What: Save Our Seed Impact Summit, hosted by Kingdom Harvest Church

Where: Carpenter's Cowboy Church, 3616 Rossville Blvd.

When: 11 a.m.-1 p.m. Saturday

Information: Call 394-4222 or email

What: Boys to Men retreat

Where: Second Missionary Baptist Church, 2305 E. Third St.

When: 9 a.m.-noon. Saturday

Information: Call 624-9097

Omari Lawson was 12 years old when gang members asked him to join them. He refused.

"It wasn't needed in my life," he said. "It would be a bad influence."

Omari, now 13 and a middle school student in Hixson, is among more than 100 young people expected to attend the Boys to Men retreat at Second Missionary Baptist Church on Saturday.

There is no age limit because gangs are recruiting children before age 10, said organizer, minister and retired Brainerd High School Principal Frank Jones.

As long as they are potty-trained, they can come, he said. Male parents and caregivers also are encouraged to attend.

Kingdom Harvest Church will host its own event, the Save Our Seed Impact Summit, on the same day in a bid to deter youths from gangs.

Both events come after three homicides and 14 shootings in less than two months. Police have said they believe at least two of the shootings were gang related. Both occurred within a mile of Second Missionary Baptist.

Two-thirds of the city's 25 homicides in 2011 were blamed on gangs.

Jones and retired police officer Lee Stewart organized the Boys to Men retreat in an attempt to give young people positive Christian male role models and mentors to combat evil influences.

"The men of God can reach these boys," said Stewart, who was a Chattanooga police officer for 28 years. "There is hope for our kids."

Gang task force members Capt. Edwin McPherson of the Chattanooga Police Department and Boyd Patterson, coordinator of the city initiative, will be among the speakers at the retreat, as will a former gang member.

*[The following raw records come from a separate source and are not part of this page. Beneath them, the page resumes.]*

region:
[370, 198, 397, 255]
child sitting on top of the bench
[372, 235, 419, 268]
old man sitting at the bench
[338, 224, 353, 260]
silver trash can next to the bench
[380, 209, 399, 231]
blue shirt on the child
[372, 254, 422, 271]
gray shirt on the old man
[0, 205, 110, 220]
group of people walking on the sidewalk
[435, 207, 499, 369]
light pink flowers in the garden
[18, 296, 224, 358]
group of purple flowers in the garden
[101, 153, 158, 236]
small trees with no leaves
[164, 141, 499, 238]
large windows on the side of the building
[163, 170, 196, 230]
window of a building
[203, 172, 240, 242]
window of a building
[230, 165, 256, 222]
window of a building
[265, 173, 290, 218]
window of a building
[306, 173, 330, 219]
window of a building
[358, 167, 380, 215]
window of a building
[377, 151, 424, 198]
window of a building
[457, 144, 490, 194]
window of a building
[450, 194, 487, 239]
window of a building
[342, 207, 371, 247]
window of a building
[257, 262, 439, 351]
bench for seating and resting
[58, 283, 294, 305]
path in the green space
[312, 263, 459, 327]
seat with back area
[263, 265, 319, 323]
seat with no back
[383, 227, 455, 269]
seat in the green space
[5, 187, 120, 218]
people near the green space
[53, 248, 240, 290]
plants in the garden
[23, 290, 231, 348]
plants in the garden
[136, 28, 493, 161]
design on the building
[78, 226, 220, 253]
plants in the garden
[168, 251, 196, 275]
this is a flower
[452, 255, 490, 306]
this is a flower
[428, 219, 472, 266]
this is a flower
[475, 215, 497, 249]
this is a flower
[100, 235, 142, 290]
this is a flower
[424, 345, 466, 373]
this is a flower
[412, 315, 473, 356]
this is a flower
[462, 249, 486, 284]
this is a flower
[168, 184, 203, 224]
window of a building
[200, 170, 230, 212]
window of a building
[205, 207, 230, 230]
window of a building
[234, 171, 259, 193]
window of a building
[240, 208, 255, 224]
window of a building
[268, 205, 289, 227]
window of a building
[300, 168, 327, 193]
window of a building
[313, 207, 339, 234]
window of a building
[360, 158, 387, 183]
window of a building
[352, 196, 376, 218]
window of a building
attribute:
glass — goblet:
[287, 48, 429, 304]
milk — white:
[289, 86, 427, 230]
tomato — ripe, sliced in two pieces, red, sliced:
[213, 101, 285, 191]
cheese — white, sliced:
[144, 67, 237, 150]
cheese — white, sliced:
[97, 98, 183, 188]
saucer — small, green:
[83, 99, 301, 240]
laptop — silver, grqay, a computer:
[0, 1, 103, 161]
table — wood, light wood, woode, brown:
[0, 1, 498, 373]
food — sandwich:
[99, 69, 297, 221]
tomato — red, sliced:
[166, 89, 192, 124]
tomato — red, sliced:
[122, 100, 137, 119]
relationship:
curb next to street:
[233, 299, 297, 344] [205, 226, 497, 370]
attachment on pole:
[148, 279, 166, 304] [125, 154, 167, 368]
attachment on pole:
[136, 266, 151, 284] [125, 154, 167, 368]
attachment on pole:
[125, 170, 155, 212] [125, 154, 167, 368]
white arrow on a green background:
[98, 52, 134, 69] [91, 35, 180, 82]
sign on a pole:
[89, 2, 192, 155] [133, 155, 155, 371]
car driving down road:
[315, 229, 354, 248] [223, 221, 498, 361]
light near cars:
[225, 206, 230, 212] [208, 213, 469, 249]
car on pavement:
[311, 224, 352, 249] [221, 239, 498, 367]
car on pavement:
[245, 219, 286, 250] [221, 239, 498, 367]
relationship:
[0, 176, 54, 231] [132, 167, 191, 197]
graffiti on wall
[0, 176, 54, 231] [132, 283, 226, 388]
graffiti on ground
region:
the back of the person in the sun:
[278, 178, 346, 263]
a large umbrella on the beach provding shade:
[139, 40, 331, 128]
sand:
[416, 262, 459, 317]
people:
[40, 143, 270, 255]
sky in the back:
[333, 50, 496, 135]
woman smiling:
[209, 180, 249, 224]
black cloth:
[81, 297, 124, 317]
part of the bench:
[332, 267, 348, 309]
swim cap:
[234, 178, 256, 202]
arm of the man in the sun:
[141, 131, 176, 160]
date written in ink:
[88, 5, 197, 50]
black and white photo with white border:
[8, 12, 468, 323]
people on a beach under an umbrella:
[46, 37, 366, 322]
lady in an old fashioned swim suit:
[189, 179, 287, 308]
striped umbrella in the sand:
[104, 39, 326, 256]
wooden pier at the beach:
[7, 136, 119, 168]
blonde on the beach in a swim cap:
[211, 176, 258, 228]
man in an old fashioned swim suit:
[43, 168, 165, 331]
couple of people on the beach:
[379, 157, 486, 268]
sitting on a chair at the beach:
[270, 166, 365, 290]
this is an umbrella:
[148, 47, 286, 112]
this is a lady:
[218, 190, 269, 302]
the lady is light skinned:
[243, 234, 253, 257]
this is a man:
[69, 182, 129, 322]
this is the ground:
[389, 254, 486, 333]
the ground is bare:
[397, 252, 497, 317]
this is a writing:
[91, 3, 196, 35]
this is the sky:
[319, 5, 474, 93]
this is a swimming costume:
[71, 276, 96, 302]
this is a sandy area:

The church also will be full of black professional men such as Ronald Harris, BlueCross BlueShield of Tennessee's director of workplace diversity and a minister at Second Baptist, and Dr. Paul Payne, a local dentist, all with a desire to provide leadership for youth, organizers said.

The ministers will give awards to youths doing good deeds in the community and say they will follow up by scheduling football and baseball games with youths.

Forum panelists at the Kingdom Harvest Church event will include Chattanooga City Council members Manny Rico and Andraé McGary. Bishop William Simpson, church pastor, will be the moderator.

Second Missionary Baptist pastor Paul McDaniel said he hopes for the best for youth.

"You plant ideas and thoughts," said McDaniel. "You show concern. You try to stimulate young people to be what God created them to be, and you will have to wait for the result."